LangChain provides a built‑in BM25Retriever, making the implementation straightforward.
# pip install rank_bm25
from langchain_community.retrievers import BM25Retriever
from langchain_core.documents import Document
# Chunks from your text splitter
chunks = [
Document(page_content="The AX-705 engine uses a 4-stroke cycle."),
Document(page_content="Maintenance for AX-705 requires synthetic oil."),
Document(page_content="Four-stroke engines are common in modern cars.")
]
# Build the BM25 index (the inverted index)
bm25_retriever = BM25Retriever.from_documents(chunks)
bm25_retriever.k = 2 # Retrieve top 2Creating the Hybrid “Ensemble”
To combine exact keyword matching with semantic meaning, merge a vector retriever with the BM25 retriever.
from langchain.retrievers import EnsembleRetriever
# Assume `chroma_retriever` is already created from your vector store
hybrid_retriever = EnsembleRetriever(
retrievers=[bm25_retriever, chroma_retriever],
weights=[0.3, 0.7] # 30 % importance to keywords, 70 % to meaning
)The 4 Steps of BM25 (Under the Hood)
When you call hybrid_retriever.invoke("AX-705 engine"), the BM25 component follows these steps:
- Tokenization – The query “AX-705 engine” is split into
["ax-705", "engine"]. - Lookup – The retriever checks its inverted index (a dictionary) for document chunks containing these exact strings.
- Scoring (f(q, d)) – A BM25 score is computed for each match, considering:
- Rareness: Rare terms like “AX-705” receive higher weight than common terms like “engine”.
- Saturation: Repeating a term many times does not linearly increase the score, preventing keyword stuffing.
- Length Penalty: Shorter, focused chunks rank higher than very long ones that contain the terms.
- Ranking – Returns a list of chunks sorted by the BM25 score.
Next Steps: Reciprocal Rank Fusion (RRF)
When the EnsembleRetriever obtains separate BM25 and vector lists, it must combine them.

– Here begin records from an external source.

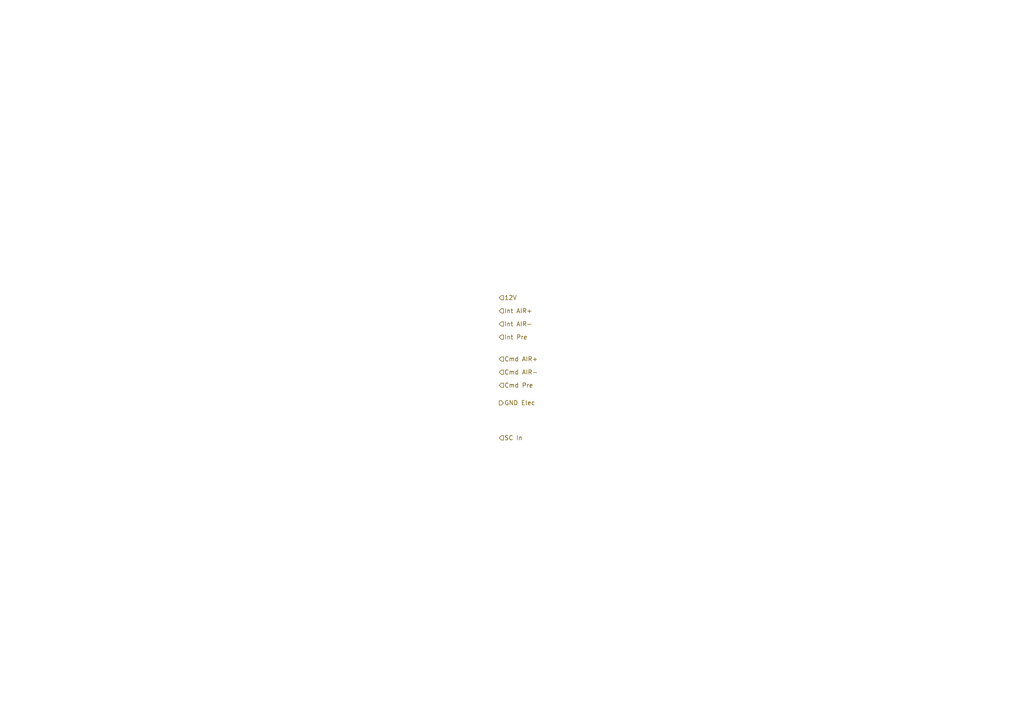
<source format=kicad_sch>
(kicad_sch
	(version 20231120)
	(generator "eeschema")
	(generator_version "8.0")
	(uuid "52057539-d811-4e17-b387-a741efb26ad5")
	(paper "A4")
	(lib_symbols)
	(hierarchical_label "Cmd AIR+"
		(shape input)
		(at 144.78 104.14 0)
		(fields_autoplaced yes)
		(effects
			(font
				(size 1.27 1.27)
			)
			(justify left)
		)
		(uuid "0fab409c-daa3-4e31-895c-827028fc65f4")
	)
	(hierarchical_label "SC In"
		(shape input)
		(at 144.78 127 0)
		(fields_autoplaced yes)
		(effects
			(font
				(size 1.27 1.27)
			)
			(justify left)
		)
		(uuid "6d0a61a8-1137-4352-9d60-bc743f5d166e")
	)
	(hierarchical_label "Int Pre"
		(shape input)
		(at 144.78 97.79 0)
		(fields_autoplaced yes)
		(effects
			(font
				(size 1.27 1.27)
			)
			(justify left)
		)
		(uuid "7d847ee8-c573-4fa8-8caf-234fb9456ecb")
	)
	(hierarchical_label "Cmd Pre"
		(shape input)
		(at 144.78 111.76 0)
		(fields_autoplaced yes)
		(effects
			(font
				(size 1.27 1.27)
			)
			(justify left)
		)
		(uuid "90f9279c-1ff3-42e1-a878-2429386b3b2a")
	)
	(hierarchical_label "GND Elec"
		(shape output)
		(at 144.78 116.84 0)
		(fields_autoplaced yes)
		(effects
			(font
				(size 1.27 1.27)
			)
			(justify left)
		)
		(uuid "a222f6e5-be21-47bc-911e-7e2bfda900e3")
	)
	(hierarchical_label "Int AIR+"
		(shape input)
		(at 144.78 90.17 0)
		(fields_autoplaced yes)
		(effects
			(font
				(size 1.27 1.27)
			)
			(justify left)
		)
		(uuid "b470231b-ecaa-46be-9413-c9f153291b05")
	)
	(hierarchical_label "12V"
		(shape input)
		(at 144.78 86.36 0)
		(fields_autoplaced yes)
		(effects
			(font
				(size 1.27 1.27)
			)
			(justify left)
		)
		(uuid "b5a42c6f-43c7-45af-97a7-f2aab274058a")
	)
	(hierarchical_label "Int AIR-"
		(shape input)
		(at 144.78 93.98 0)
		(fields_autoplaced yes)
		(effects
			(font
				(size 1.27 1.27)
			)
			(justify left)
		)
		(uuid "dfc0075f-d4c7-43ec-8150-d70f74670512")
	)
	(hierarchical_label "Cmd AIR-"
		(shape input)
		(at 144.78 107.95 0)
		(fields_autoplaced yes)
		(effects
			(font
				(size 1.27 1.27)
			)
			(justify left)
		)
		(uuid "fb32384f-1f2c-4521-a6d6-868c18655666")
	)
)

</source>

Because their scores are on different scales, RRF is used.
- Logic: RRF looks at the rank (position) of a document in each list rather than the raw scores.
- Intuition: A document ranked #1 by BM25 but #50 by the vector search still receives a high combined score, reflecting a perfect keyword match.
These techniques together enable effective hybrid search in Retrieval‑Augmented Generation (RAG) pipelines.